Tami McMullin, PhD
Director, Applied Public Health
Dr. Tami McMullin has over 13 years of multi-disciplinary experience providing scientific and risk communication solutions to complex health risk challenges in the private and public sectors. Her areas of expertise include public health and regulatory toxicology and risk assessment, product safety assessments, pharmacokinetics, in silico toxicology, neuroendocrine toxicology, biomonitoring, and environmental risk assessment.
For over a decade, Dr. McMullin worked as a regulatory and consulting toxicologist in the chemical industry, where she provided consultation on the safety of a diverse portfolio of industrial and agricultural chemicals, personal care products and medical devices.
During her tenure as the state toxicologist for Colorado, Dr. McMullin led teams to evaluate health risks related to chemical exposures for a variety of issues, such as superfund waste sites, brownfields, and oil and gas exploration and development.
More recently, Dr. McMullin’s practice has focused on assessing health risks related to community-based exposure in the oil and gas sector. She has served as a national expert to companies, governments and communities that seek to address public health concerns related to oil and gas exploration and development.

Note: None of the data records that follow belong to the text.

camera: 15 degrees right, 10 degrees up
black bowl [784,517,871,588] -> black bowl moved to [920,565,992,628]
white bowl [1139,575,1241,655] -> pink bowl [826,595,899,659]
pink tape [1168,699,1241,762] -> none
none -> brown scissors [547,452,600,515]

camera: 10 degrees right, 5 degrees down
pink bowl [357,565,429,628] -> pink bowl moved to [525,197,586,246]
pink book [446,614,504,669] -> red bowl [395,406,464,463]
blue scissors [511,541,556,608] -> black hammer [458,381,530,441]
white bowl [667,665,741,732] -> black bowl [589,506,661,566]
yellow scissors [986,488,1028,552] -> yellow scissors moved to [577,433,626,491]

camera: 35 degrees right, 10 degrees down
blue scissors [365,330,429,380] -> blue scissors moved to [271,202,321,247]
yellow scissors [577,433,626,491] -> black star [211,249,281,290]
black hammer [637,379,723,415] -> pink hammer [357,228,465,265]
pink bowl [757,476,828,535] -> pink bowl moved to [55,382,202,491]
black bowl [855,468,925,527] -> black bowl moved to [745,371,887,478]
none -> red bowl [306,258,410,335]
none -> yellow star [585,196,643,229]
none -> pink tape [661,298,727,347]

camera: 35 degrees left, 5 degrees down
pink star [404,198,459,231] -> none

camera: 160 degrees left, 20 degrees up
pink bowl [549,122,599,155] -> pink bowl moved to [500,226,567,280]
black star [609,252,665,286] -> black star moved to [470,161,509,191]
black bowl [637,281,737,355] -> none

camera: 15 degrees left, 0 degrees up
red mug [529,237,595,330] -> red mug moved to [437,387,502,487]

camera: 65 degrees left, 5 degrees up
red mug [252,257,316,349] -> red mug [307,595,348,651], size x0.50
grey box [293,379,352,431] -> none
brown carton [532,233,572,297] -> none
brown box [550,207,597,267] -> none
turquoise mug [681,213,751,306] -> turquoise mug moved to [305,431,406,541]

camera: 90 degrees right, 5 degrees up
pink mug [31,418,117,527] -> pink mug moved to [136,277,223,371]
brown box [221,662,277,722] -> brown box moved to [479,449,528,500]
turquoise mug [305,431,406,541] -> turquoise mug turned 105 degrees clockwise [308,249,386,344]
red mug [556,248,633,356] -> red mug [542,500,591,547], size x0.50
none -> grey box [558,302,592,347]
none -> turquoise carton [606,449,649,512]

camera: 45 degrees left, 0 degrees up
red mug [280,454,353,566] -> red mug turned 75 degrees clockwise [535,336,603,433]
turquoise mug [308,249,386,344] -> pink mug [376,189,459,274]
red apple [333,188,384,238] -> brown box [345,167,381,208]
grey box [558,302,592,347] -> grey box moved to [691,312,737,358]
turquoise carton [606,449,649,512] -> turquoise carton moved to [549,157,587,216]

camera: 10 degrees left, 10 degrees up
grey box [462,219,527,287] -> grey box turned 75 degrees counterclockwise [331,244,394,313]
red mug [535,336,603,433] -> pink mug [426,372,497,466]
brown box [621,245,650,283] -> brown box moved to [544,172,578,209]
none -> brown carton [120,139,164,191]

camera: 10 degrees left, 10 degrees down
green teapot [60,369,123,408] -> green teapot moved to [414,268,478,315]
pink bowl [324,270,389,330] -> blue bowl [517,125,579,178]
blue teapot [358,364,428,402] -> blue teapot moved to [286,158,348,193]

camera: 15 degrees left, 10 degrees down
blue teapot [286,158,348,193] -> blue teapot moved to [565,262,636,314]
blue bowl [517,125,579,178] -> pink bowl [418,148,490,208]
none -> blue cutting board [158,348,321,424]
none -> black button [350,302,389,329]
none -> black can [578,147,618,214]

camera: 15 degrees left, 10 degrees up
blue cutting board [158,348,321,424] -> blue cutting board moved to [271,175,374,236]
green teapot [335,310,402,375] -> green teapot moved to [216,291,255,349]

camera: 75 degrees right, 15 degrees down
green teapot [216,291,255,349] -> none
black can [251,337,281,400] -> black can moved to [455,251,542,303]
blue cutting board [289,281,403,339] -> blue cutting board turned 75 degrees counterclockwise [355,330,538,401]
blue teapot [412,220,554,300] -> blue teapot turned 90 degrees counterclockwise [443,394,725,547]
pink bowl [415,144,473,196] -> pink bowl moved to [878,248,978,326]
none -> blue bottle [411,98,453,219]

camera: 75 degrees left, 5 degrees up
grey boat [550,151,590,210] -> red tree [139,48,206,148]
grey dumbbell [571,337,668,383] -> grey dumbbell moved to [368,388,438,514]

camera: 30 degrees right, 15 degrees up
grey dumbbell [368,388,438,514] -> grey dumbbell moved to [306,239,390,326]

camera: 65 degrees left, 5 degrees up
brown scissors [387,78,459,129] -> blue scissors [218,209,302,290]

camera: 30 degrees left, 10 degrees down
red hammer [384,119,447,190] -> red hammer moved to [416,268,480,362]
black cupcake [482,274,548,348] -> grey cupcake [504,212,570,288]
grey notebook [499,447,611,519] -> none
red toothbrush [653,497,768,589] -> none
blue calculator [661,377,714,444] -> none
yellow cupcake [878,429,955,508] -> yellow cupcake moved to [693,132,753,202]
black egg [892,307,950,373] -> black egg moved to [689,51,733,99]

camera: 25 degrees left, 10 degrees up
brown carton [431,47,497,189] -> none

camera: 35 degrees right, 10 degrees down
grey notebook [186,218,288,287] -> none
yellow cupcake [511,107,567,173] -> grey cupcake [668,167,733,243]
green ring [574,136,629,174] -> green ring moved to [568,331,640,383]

Dr. McMullin also specializes in communicating technical health risk information to multiple stakeholders, including citizen community groups, industry, and local public health agencies and policymakers. She has taught graduate level risk assessment courses at the Colorado School of Mines and is a peer reviewer of many technical publications
Education
- 1999 - 2005: Ph.D., Toxicology - Colorado State University
- 1992 - 1997: B.S. Biology - University of California
Registrations & Certifications
- OSHA 40-Hour HAZWOPER
- 8-Hour Annual HAZWOPER Supervisor
- TERA Certified inhalation dosimetry concepts and methods for risk assessment
Professional Affiliations
- Member, Society of Risk Analysis
- Member, Society of Toxicology
- Member, AIHA – Rocky Mountain Region
Publications
- Exposures and health risks from volatile organic compounds in communities located near oil and gas exploration and production activities in Colorado
- Development of an integrated multi-species and multi-dose route PBPK model for volatile methyl siloxanes - D4 and D5
- Illustrative case using the RISK21 roadmap and matrix: prioritization for evaluation of chemicals found in drinking water
- The use of mode of action information in risk assessment: quantitative key events/dose-response framework for modeling the dose-response for key events
- Safe human exposure limits for airborne linear siloxanes during spaceflight
- Dynamic changes in lipids and proteins of maternal, fetal, and pup blood and milk during perinatal development in CD and Wistar rats
- Oral absorption and oxidative metabolism of atrazine in rats evaluated by physiological modeling approaches
- Estimating constants for metabolism of atrazine in freshly isolated rat hepatocytes by kinetic modeling
- Evidence that atrazine and diaminochlorotriazine inhibit the estrogen/progesterone induced surge of luteinizing hormone in female Sprague-Dawley rats without changing estrogen receptor action
- A Systematic Review of Epidemiologic Literature Assessing Health Outcomes in Populations Living near Oil and Natural Gas Operations: Study Quality and Future Recommendations
- Bamber, A., Hasanali S.H., Nair, A.S., Watkins, S.M., Vigil, D.I., Van Dyke, M., McMullin, T.S., Richardson, K. (2019). A systematic review of the epidemiologic literature assessing health outcomes in populations living near oil and natural gas operations: study quality and future recommendations. Int J Environ Res Public Health. 2019 Jun 15;16(12). pii: E2123.